## Trecho do documento
———

Nos decepcionamos. Lula colocou Fernando Haddad, ex-prefeito da cidade de São Paulo, para comandar o Ministério da Fazenda e ditar os rumos econômicos do país. Haddad, que já havia perdido a eleição de 2018 contra Bolsonaro, se mostrou um neoliberal de mão cheia; atacou o BPC, gerou crises e mais crises para o governo e nada fez para impedir que o país não atingisse uma alta na inflação que causasse a queda vertiginosa na popularidade de Lula. Nancy Fraser chama governos como o de Lula de “neoliberais progressistas”, que combina uma política econômica que financeiriza a vida, mas que reconhece alguns direitos para os trabalhadores, apenas para os manter dóceis (2019, pg. 18).
Lula decepcionou a classe trabalhadora e agora vê sua queda contínua em números. O cenário é que em 2026, quando haverá nova eleição presidencial, a extrema direita tenha um representante fortificado, e aqui não irei especular sobre quem será. Fato é que, em estreita análise, o neoliberalismo representa o sistema corruptivo que esvazia a vida de sentido para além do ganho pessoal e do acúmulo financeiro, e o período entre 2023-25 em nada alterou esse sentimento de disputa e competitividade social.
[1] Esse texto foi escrito entre janeiro e fevereiro de 2023, postado originalmente em meu perfil do Medium e pensado no contexto em que Tarcisio de Freitas, à época recém-eleito governador de São Paulo, prometeu privatizar a Sabesp. Pouco mais de um ano depois, ele a cumpriu.
REFERÊNCIAS BIBLIOGRÁFICAS
ALMEIDA, Silvio. O que é o neoliberalismo. YouTube, 27/10/2021. Disponível em: https://youtu.be/sjG5JgpnzaA
CASARA, Rubens. Contra a miséria neoliberal: racionalidade, normatividade e imaginário. São Paulo, SP. Autonomia Literária, 2021.
FRASER, Nancy. O velho está morrendo e o novo não pode nascer. São Paulo, SP. Autonomia Literária, 2019.

———

## Registros de uma coleção de dados
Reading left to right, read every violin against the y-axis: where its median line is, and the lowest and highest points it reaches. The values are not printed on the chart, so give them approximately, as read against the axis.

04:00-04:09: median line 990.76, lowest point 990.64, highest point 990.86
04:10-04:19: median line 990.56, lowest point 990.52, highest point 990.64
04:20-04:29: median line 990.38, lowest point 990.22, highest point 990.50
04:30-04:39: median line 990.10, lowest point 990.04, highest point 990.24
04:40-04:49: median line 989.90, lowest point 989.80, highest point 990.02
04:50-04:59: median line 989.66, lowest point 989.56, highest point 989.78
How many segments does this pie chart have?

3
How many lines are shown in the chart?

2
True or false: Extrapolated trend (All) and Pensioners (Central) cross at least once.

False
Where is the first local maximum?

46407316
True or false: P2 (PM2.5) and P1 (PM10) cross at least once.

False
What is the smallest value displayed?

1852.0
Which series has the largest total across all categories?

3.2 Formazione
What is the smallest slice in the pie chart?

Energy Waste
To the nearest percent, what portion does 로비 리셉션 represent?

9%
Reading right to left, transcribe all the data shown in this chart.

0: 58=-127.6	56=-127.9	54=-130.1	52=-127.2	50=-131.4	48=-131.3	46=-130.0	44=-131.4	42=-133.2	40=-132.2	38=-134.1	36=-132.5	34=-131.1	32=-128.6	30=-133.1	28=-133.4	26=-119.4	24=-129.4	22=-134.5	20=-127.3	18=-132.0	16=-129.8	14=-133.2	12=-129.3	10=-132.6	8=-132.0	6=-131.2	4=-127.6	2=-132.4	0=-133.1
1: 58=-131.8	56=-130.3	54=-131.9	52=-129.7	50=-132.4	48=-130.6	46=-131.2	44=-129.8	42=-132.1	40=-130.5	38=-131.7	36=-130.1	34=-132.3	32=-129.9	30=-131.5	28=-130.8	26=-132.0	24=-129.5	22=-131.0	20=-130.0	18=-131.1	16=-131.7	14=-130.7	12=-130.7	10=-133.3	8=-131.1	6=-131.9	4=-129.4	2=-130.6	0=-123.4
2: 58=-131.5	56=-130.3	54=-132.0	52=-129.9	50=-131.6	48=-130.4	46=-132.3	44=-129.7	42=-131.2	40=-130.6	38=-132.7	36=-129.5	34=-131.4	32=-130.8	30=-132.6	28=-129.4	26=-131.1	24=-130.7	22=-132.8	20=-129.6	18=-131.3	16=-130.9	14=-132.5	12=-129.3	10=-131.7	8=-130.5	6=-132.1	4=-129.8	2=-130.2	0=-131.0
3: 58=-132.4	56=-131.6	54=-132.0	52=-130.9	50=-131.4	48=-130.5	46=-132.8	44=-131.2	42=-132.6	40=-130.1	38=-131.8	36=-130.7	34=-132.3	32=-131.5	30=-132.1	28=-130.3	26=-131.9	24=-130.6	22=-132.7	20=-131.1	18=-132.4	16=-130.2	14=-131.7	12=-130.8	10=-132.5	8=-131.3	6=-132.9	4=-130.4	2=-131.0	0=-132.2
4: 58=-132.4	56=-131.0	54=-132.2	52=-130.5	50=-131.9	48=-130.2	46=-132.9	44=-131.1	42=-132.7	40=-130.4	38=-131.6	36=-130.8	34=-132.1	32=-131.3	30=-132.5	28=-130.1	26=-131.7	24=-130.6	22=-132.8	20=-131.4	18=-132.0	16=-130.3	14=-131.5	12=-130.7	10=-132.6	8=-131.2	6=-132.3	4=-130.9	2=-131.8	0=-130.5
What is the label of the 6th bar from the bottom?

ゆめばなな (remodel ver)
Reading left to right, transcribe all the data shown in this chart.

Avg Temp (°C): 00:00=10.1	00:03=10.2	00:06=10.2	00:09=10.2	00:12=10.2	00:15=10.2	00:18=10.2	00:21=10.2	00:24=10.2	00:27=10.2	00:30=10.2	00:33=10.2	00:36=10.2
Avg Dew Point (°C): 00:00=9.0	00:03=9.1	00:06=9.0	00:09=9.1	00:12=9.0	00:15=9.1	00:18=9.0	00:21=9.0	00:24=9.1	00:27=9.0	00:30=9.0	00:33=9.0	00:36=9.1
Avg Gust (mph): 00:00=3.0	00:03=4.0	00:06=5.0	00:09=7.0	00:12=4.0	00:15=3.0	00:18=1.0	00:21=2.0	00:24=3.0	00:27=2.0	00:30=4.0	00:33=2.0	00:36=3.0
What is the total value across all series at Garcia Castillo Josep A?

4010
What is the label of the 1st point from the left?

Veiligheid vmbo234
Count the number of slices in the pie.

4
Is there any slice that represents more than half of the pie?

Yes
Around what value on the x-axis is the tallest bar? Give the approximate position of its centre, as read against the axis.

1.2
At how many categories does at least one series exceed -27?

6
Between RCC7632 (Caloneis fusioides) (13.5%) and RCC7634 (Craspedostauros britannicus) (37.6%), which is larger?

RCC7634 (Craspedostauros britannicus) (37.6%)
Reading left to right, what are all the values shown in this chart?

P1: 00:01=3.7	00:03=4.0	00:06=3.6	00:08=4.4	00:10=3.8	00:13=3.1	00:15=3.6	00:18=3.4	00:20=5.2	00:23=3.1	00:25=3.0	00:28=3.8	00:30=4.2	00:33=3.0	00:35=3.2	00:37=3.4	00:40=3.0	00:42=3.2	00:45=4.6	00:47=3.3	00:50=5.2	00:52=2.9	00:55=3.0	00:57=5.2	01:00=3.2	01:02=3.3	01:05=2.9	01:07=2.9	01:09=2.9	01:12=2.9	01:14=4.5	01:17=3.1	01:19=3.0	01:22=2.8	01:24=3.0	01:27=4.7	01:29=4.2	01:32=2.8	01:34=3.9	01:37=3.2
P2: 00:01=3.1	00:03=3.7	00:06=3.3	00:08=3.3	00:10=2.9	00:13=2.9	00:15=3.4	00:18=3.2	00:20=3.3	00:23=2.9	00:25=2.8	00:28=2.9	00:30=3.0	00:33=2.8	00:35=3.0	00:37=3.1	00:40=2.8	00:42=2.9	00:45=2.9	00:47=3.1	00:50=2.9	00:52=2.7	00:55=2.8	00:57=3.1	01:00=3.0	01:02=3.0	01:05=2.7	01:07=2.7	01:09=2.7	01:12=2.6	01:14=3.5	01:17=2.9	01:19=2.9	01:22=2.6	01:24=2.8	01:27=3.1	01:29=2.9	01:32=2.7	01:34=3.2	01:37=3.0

———

## Tarefa
Reescreva de forma mais concisa o parágrafo do trecho que começa com "Lula decepcionou a classe trabalhadora", preservando seus fatos principais. Baseie-se somente no trecho.

## Resposta
Lula decepcionou a classe trabalhadora e vê sua popularidade cair continuamente. O cenário previsto é que, na eleição presidencial de 2026, a extrema direita tenha um representante fortalecido. O neoliberalismo é descrito como um sistema corruptivo que esvazia a vida de sentido para além do ganho pessoal e do acúmulo financeiro, e o período de 2023-25 não alterou o sentimento de disputa e competitividade social.